Sunday, November 23, 2008

Hollow

We are the hollow men
We are the stuffed men
Leaning together
Headpiece filled with straw. Alas!
Our dried voices, when
We whisper together
Are quiet and meaningless
As wind in dry grass
Or rats' feet over broken glass
In our dry cellar

-From T.S. Eliot's "The Hollow Men"

I hate to watch this blog spiral hopelessly into an angsty abyss of teenage ramblings, but there it is. So it goes, yes?

I feel so empty and hollow most of the time. I'm sure it's just an accumulation of stress and bad happenings. Yet, I can't seem to get out of this hole I'm in. A giant crappy hole of CRAP. Yes, I did just type that.*

On the bright side, this is my senior year. I have my college picked out, TTU here I come! I'll get to live in a dorm away from home next year, and though I love my family, I desperately need some space. My boyfriend goes there, so I can see him more than two days a week. (Thank God.)

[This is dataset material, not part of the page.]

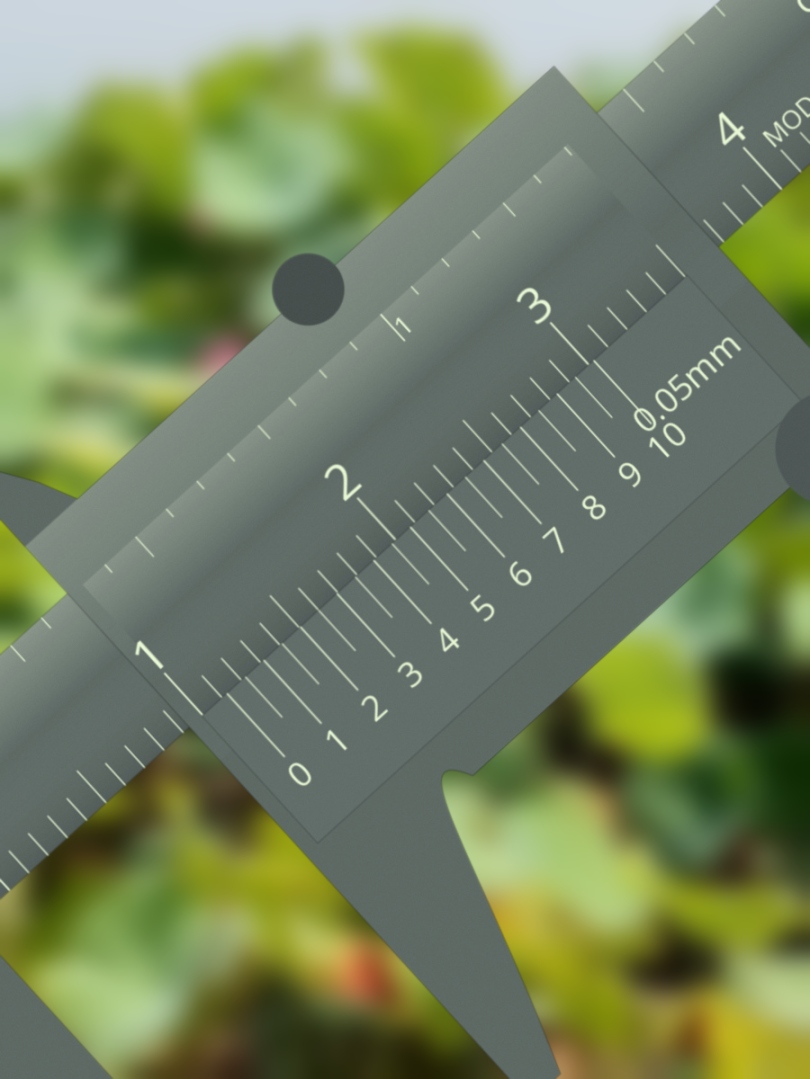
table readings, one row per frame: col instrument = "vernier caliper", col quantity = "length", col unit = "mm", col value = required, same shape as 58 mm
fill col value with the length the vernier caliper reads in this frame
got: 11.25 mm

So, hopefully I'll be on here in the next week saying, "SCREW ELIOT!" (No offense, T.S.)

So, I leave you with some Sandburg.

"Bubbles"

Two bubbles found they had rainbows on their curves.
They flickered out saying:
"It was worth being a bubble just to have held that rainbow thirty seconds."

Is this brief life we have worth living? Just for our thirty seconds of rainbow and joy?



*My brain has become increasingly lethargic. Obviously, if it was working correctly then the phrase, "Crappy hole of CRAP" would not be in existence.